It is not the classic type of before the wars. But the palpable energy behind the Paul and Obama candidacies and the vacuity of those defending the status quo in US foreign policy contans hints of a new shift toward a humbler view of national security. My column in the Sunday Times airs the issue:
Since the 1930s, isolationism has rarely had a real chance at achieving the kind of ideological dominance it once had in America. The second world war and the cold war with the fascist and communist threats always in the front of American minds kept America enmeshed with the wider world. The first Gulf war seemed to presage a new form of engagement multilateral, order-oriented, pax Americana.
The Bill Clinton years can be seen in retrospect as a kind of neutral zone with much-reduced military spending, a policy of globalisation and free trade, but with sporadic intervention in various trouble spots: Haiti, Bosnia, Kosovo. Then Bush II and the launching of the New American Century, galvanised by 9/11.

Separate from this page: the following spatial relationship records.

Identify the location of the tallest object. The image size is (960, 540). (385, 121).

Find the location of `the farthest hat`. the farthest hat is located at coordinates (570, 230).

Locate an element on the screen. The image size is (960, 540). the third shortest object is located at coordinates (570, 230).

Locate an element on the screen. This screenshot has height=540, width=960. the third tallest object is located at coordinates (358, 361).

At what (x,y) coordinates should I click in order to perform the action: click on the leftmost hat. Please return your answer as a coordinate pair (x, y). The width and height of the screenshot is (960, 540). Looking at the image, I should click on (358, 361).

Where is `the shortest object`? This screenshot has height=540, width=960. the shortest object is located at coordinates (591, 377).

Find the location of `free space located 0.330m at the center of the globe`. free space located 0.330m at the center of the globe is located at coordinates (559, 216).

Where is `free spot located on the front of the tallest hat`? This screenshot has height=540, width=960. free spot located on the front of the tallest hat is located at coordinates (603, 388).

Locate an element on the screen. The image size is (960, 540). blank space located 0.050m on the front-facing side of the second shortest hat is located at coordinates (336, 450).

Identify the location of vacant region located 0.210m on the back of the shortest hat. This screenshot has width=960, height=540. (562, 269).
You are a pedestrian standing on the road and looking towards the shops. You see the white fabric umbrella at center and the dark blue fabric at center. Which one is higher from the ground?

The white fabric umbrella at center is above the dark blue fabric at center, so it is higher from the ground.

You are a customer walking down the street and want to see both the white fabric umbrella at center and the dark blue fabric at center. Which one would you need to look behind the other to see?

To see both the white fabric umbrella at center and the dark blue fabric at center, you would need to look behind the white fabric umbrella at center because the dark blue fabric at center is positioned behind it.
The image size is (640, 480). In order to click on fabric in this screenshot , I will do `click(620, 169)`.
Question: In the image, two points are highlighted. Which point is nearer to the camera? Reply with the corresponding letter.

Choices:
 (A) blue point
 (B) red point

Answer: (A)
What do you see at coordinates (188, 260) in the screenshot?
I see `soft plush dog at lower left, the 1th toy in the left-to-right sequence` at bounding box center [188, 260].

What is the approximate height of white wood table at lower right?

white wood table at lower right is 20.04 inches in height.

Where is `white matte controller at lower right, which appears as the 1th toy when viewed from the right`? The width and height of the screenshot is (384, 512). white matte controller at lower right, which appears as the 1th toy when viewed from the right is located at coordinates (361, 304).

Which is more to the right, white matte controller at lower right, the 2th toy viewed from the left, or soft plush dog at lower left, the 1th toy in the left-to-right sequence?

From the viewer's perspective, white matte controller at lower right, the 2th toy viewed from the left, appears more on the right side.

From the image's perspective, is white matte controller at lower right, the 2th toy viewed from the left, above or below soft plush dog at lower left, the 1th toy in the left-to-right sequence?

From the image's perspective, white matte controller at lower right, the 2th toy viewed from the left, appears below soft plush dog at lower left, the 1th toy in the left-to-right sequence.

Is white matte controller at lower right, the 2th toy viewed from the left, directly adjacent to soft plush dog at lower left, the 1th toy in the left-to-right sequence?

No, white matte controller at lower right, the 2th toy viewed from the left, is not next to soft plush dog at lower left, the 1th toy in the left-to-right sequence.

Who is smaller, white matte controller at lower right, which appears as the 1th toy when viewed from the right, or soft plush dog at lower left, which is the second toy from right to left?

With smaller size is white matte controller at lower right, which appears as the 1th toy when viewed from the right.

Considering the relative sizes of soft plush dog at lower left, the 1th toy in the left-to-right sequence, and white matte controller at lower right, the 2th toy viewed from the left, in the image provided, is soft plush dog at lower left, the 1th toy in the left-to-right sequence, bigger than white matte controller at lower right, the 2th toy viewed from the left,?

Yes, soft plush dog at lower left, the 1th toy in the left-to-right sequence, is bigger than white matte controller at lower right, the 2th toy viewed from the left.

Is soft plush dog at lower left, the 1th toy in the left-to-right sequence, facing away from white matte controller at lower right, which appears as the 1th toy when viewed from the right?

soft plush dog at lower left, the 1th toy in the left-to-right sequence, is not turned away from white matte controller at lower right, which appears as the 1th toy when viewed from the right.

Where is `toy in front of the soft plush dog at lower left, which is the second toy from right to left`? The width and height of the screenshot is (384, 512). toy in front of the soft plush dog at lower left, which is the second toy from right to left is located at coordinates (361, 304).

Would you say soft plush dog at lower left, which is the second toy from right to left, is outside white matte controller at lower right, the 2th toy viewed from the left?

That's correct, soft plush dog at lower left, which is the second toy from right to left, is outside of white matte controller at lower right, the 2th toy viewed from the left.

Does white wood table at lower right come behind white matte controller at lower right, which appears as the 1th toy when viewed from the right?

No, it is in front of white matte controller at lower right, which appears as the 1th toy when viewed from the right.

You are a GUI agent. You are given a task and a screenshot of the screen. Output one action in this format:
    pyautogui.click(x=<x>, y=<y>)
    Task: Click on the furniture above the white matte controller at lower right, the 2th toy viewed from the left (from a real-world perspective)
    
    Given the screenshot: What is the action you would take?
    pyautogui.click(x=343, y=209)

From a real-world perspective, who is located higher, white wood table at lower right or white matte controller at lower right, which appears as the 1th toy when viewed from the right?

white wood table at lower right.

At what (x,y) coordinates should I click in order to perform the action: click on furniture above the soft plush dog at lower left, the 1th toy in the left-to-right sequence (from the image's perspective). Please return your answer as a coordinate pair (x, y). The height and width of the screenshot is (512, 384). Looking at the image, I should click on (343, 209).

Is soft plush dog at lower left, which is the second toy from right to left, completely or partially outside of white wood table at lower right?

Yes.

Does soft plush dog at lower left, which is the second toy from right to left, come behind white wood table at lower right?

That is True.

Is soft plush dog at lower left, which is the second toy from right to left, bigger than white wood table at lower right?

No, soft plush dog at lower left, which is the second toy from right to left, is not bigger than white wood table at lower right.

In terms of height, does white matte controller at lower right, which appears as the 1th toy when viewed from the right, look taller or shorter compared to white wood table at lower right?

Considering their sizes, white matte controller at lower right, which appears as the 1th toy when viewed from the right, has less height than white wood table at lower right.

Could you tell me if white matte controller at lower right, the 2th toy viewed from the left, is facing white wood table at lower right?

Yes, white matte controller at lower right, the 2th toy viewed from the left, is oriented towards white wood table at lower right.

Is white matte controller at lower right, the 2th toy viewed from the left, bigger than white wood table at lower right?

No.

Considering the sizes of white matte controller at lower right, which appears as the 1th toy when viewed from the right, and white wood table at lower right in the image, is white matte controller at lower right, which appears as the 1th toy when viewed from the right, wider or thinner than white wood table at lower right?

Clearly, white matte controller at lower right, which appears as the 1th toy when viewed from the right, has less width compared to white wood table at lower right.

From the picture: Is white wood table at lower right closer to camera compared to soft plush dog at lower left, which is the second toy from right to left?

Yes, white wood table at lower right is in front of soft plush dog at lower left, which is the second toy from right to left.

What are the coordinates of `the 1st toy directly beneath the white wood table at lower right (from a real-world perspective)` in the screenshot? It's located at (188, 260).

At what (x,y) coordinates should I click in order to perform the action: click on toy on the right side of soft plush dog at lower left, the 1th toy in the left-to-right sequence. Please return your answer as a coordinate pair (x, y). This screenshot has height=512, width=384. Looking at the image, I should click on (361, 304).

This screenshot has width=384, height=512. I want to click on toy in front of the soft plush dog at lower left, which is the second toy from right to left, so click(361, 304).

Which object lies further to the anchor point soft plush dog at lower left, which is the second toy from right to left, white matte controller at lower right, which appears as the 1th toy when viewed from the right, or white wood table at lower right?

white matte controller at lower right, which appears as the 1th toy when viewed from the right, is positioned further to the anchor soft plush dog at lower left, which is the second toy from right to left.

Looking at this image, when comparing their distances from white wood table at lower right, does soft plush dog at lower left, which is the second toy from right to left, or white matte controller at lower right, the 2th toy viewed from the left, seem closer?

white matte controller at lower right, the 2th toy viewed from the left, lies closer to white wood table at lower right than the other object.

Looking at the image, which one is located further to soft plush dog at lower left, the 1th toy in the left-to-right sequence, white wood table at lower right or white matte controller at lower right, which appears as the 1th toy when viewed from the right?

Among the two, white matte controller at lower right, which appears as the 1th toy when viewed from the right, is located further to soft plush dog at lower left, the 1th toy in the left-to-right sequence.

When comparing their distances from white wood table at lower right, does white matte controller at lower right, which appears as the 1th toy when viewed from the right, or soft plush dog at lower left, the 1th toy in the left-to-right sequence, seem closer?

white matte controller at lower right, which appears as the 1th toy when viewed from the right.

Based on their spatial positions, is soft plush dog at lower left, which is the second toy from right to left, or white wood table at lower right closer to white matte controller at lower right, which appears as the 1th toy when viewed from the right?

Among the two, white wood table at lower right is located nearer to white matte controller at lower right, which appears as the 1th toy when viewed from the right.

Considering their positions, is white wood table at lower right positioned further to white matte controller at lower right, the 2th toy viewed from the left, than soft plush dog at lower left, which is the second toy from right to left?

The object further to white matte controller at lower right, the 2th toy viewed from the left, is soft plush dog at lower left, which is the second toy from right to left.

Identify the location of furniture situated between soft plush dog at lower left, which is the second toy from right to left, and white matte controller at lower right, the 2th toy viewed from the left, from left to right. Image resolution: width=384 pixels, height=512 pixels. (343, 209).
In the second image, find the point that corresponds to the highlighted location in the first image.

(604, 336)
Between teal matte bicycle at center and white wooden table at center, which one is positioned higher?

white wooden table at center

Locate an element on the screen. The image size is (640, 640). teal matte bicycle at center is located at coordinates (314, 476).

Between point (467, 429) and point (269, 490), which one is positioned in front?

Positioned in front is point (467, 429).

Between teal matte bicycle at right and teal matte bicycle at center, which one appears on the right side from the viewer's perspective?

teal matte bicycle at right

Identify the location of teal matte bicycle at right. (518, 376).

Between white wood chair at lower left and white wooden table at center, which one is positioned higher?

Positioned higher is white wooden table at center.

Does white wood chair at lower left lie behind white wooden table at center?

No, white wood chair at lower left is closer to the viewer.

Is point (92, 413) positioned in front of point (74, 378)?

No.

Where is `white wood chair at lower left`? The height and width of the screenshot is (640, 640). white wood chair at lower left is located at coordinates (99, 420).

At first blush, 9/11 seemed to mean the end of even the dream of leaving the rest of the world behind. After all, terror had now reached American soil. War had been declared. What choice did Americans have but to fight back?
But the gruelling, soul-sapping war in Iraq has unsettled that idea considerably.
Many Americans look at trying to coax democracy or even stability in the Arab world and conclude that it’s a mug’s game. If this is interventionism, could isolationism be much worse? The lead-up to the war disabused Americans of any notion that they could easily corral global support for their policing the planet. The follow-through has convinced them they cannot do it by themselves either. You can see why opting out has begun to appeal.
The Bush-Cheney argument that we have to fight the terrorists in Iraq or we will have to fight them in Kansas has not persuaded many. And rightly so. The core truth of Islamist terror, as 9/11 proved, is that it’s not that hard for very few people to do a lot of damage. The years-long occupation of a Muslim country, moreover, seems to have made the terror threat worse, not better.
Under those circumstances, why not make a tactical retreat?